Almanach du Père Peinard1894 (p. 19).

ALMANACH DU PÈRE PEINARD


MESSIDOR



Messidor ouvrira l’été en plein : le soleil recevra tant de pailles dans l’œil que les jours en rapetisseront ; par contre, les nuits tirant toute la couleur verte de leur côté, elles se foutront à rallonger jusqu’à la saison du boudin.

En messidor, on moissonnera, engerbera, dépiquera, — non plus à grands renforts de bras, mais avec le flon-flon des machines.

Les pauvres bougres qui s’amèneront au louage, après s’être appuyés des lieues et des lieues sur les grandes routes, feront grise mine.

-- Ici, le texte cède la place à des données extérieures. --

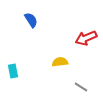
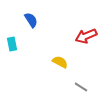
red arrow: moved 2 px up
yellow semicircle: rotated 35 degrees clockwise
cyan rectangle: moved 1 px left, 27 px up
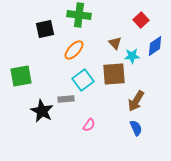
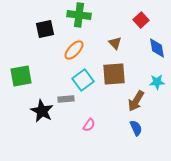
blue diamond: moved 2 px right, 2 px down; rotated 65 degrees counterclockwise
cyan star: moved 25 px right, 26 px down
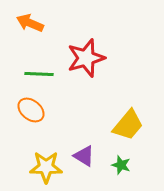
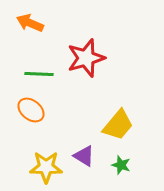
yellow trapezoid: moved 10 px left
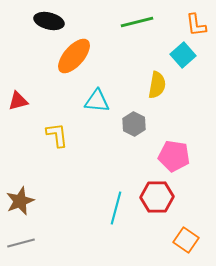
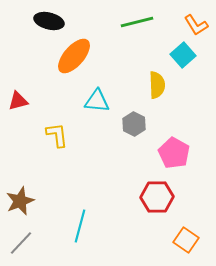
orange L-shape: rotated 25 degrees counterclockwise
yellow semicircle: rotated 12 degrees counterclockwise
pink pentagon: moved 3 px up; rotated 20 degrees clockwise
cyan line: moved 36 px left, 18 px down
gray line: rotated 32 degrees counterclockwise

Trop souvent ils trouveront visage de bois : les machines leur couperont la chique ! Là où, autrefois, on aurait embauché des centaines de prolos, quelques douzaines suffiront, et au lieu de durer des temps infinis, la moisson et tout le turbin qui s’en suit sera abattu en quelques jours.

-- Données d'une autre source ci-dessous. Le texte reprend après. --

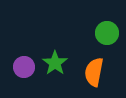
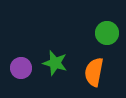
green star: rotated 20 degrees counterclockwise
purple circle: moved 3 px left, 1 px down
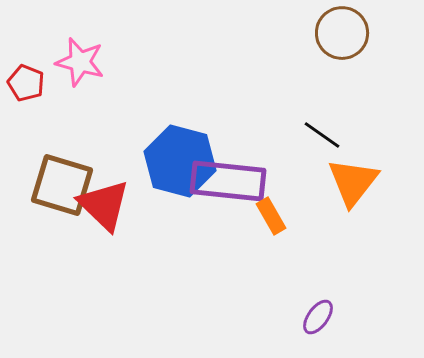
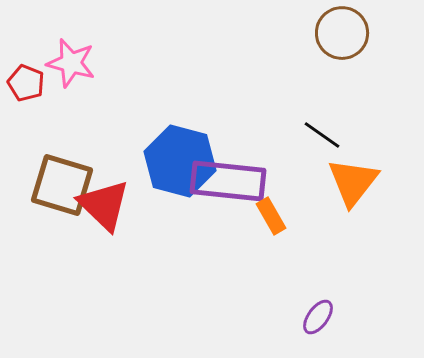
pink star: moved 9 px left, 1 px down
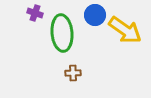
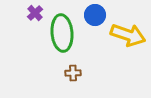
purple cross: rotated 28 degrees clockwise
yellow arrow: moved 3 px right, 5 px down; rotated 16 degrees counterclockwise
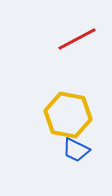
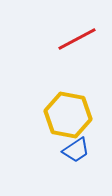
blue trapezoid: rotated 60 degrees counterclockwise
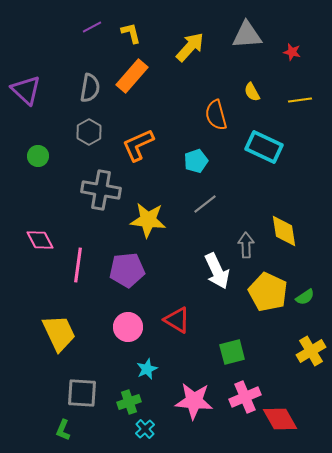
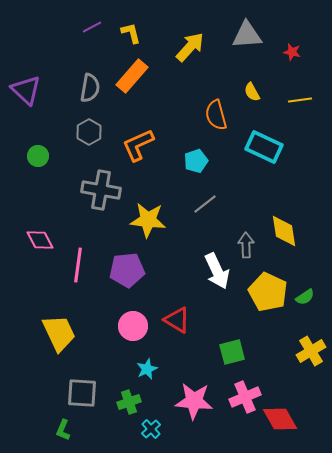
pink circle: moved 5 px right, 1 px up
cyan cross: moved 6 px right
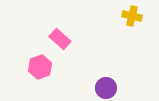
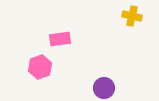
pink rectangle: rotated 50 degrees counterclockwise
purple circle: moved 2 px left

Les malédictions pleuvront sur les mécaniques : les prolos montreront le poing aux moissonneuses qui, sans faire de magnes, foutront le blé en gerbes ; aux dépiqueuses qui avaleront les gerbes comme une pilule et rendront le grain tout ensaché.

Ce serait pourtant si commode de faire un bon ménage ! Y aurait qu’à foutre une sacrée purge aux richards : un coup qu’on aurait déblayé la terre de cette vermine, la récolte n’entrerait plus dans leurs granges et au lieu de faire concurrence au populo, les mécaniques ronfleraient à son profit.

Pour lors, on serait rupins ! Les gigots ne nous passeraient plus sous le nez, on aurait sa part de pain blanc, on boirait du sec et du frais.

On perdrait jusqu’au souvenir de la Saint-Jean, cette maudite fête crétine où les prolos de la campluche s’en vont au marché, foutant leur viande aux enchères, kif-kif du bétail.

Les voilà embauchés pour six mois ou un an ! Ils s’amènent à leur nouvelle étable, sans bride au cou, — c’est des animaux dociles. Et dire qu’on appelle ça se louer, pauvres de nous…, c’est se vendre, nom de dieu !

L’esclave des temps anciens était moins dégueulasse : on était esclave par force, et non volontairement comme aujourd’hui.